Acoustic Detection System (ADS) Final Status

February 15, 2024 | Blogs

The objective of WP6 in the TeamAware project is to develop an Acoustic Detection System (ADS) for search and rescue purposes.

The ADS is capable of detecting and localizing audible events for search and rescue purposes, including explosions/blasts, gunshots, human voices screaming for help or whistling.

An ADS mounted on a drone is particularly useful for first responders as it can access and survey areas affected by earthquakes, hurricanes, or terrorist attacks, which might be difficult for first responders to reach due to blocked roads and other obstacles.

Additionally, such an ADS can provide insights in scenarios where cameras may fail due to poor visibility or obstacles in the field of view.
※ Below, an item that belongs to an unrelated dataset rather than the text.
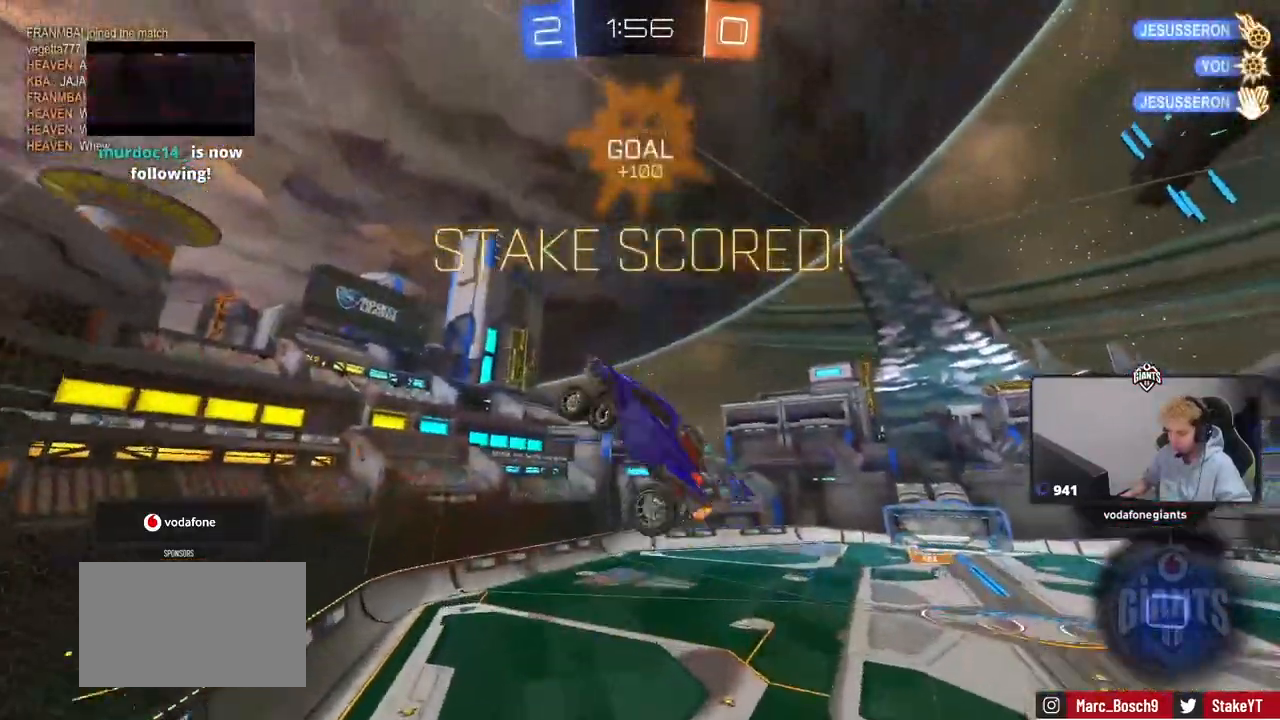
{"keys": ["a"], "mouse": ["left"], "mouse_move": "still", "events": [[134, "shift", "up"], [200, "shift", "down"], [351, "shift", "up"], [401, "a", "down"], [434, "d", "up"], [484, "mouse_left", "down"], [484, "s", "up"]]}
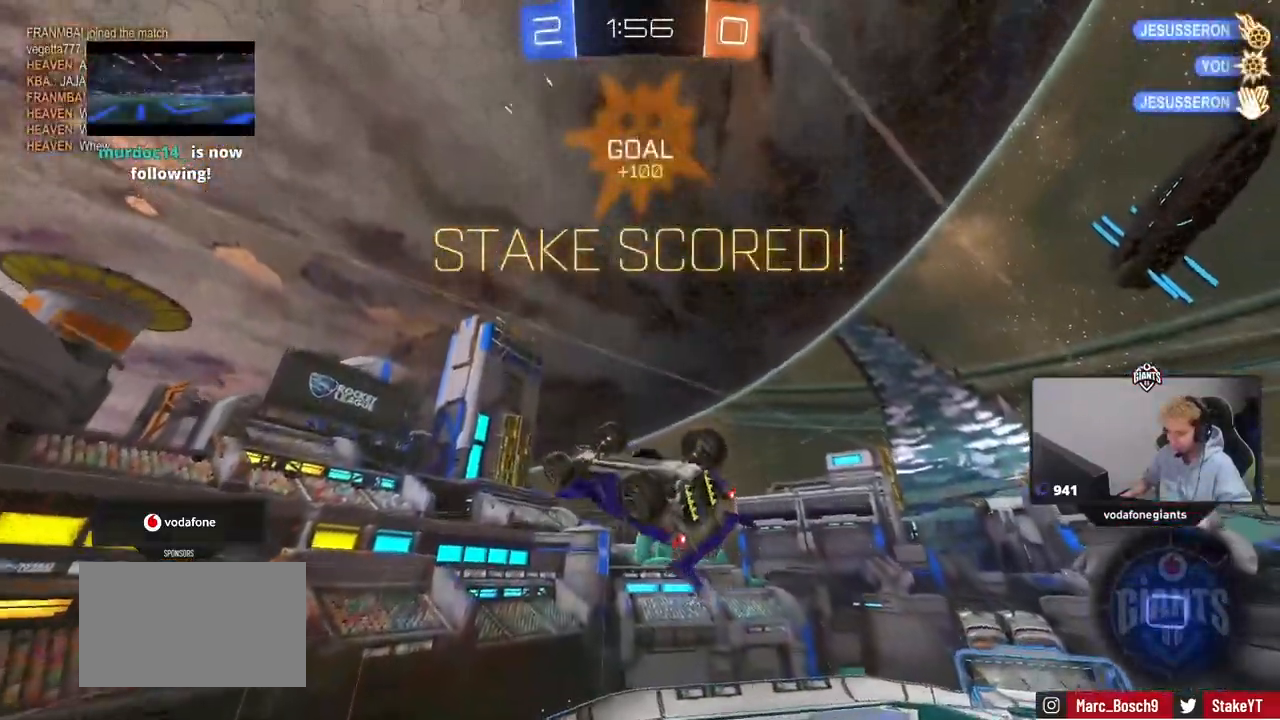
{"keys": ["shift", "w"], "mouse": ["left"], "mouse_move": "still", "events": [[183, "w", "down"], [267, "a", "up"], [267, "d", "down"], [317, "shift", "down"], [417, "d", "up"], [417, "mouse_right", "down"], [500, "mouse_right", "up"]]}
Moreover, the ADS can cue a camera system into a certain direction.

Therefore, a complete solution, with both an ADS and a camera system, has been implemented on the multi-copter drone and has successfully demonstrated its effectiveness.

Figure 1. ADS mounted on the DJI Matrice 300 RTK.

The ADS is equipped with an Acoustic Vector Sensor (AVS) array for capturing the sound of the environment and utilizes a Raspberry Pi 4B to run all the algorithms.

Additionally, it includes a power bank for its power supply and a GPS dongle to provide real-time location tracking.

This compact and lightweight solution, along with a customized installation, was mounted on a DJI Matrice 300 RTK drone, enabling effective area monitoring.

A picture of the final system installed on the drone is illustrated in Figure 1.

In order to ensure that such a Search & Rescue multi-copter payload works both also with high noise levels, a novel sensor board has been designed.

On the one hand, a third acoustic particle velocity sensor element has been added.

By having different orientations, a possible high acoustic load will not “deafen” the sensor elements, ensuring the acoustic sensing capability remains available.

Such a concept can be expanded up to 12 acoustic particle velocity sensors, but, as the algorithms were designed for a maximum of 4 channels, the prototype has three particle velocity sensors.

Furthermore, a novel sound pressure transducer was used that has a high upper limit in its dynamic range.

Figure 2. Topside view of the 4 channel AVS array manufactured for the ADS prototype

In order to ensure that the ADS also performs in reverberant conditions where echoes will be present, the sampling rate of the AVS was increased to 48 kHz sampling rate.

For seamless integration with its surroundings, an Ethernet connection was designed for the ADS.

This connectivity feature not only streamlines data retrieval but also positions the sensor node as a versatile and integral component in various applications, including its envisaged role in the TEAMAWARE project.

Figure 3. Packaged ADS hardware, this includes the AVS array, signal conditioning and the processor boards.

As we are approaching to the final demonstration, it is with great excitement that we unveil a sensor node designed by Microflown AVISA, a leader in acoustic sensor technology. The AVS represents a significant leap forward in acoustic sensor design, poised to contribute invaluable insights in fields ranging from environmental monitoring to advanced drone-mounted acoustic arrays.

For outdoor acoustic sensing, in general wind caps are used. As the particle velocity sensors are extremely wind sensitive, a multi-layer wind-cap was developed based upon an acoustic foam, keeping the wind out and letting low frequency noise arrive at the transducers.

A sheet metal mounting was developed to install the ADS onto the Matrice 300 RTK platform.

A rubber ring, with a carefully optimized diameter, allows easy replacement and whilst ensuring tight sealing with the bottom mounting plate, ensuring optimal acoustic conditions.

Figure 4. Front and angle views of the mounting structure on top of the drone.

To accomplish its objectives, the ADS developed by Microflown AVISA can host a range of algorithms developed by CERTH/ITI that can be used for both single and overlapping acoustic events.

The methodological approach for the implementation of the sound event detection was the adoption of transfer learning which is a powerful technique and allows a model that has been pre-trained on a large and comprehensive dataset to be reused for a different but related task. This method is particularly beneficial when the dataset for the new task is smaller.

Because the model has already learned a considerable amount from the larger dataset, it requires less data to adapt to the new task.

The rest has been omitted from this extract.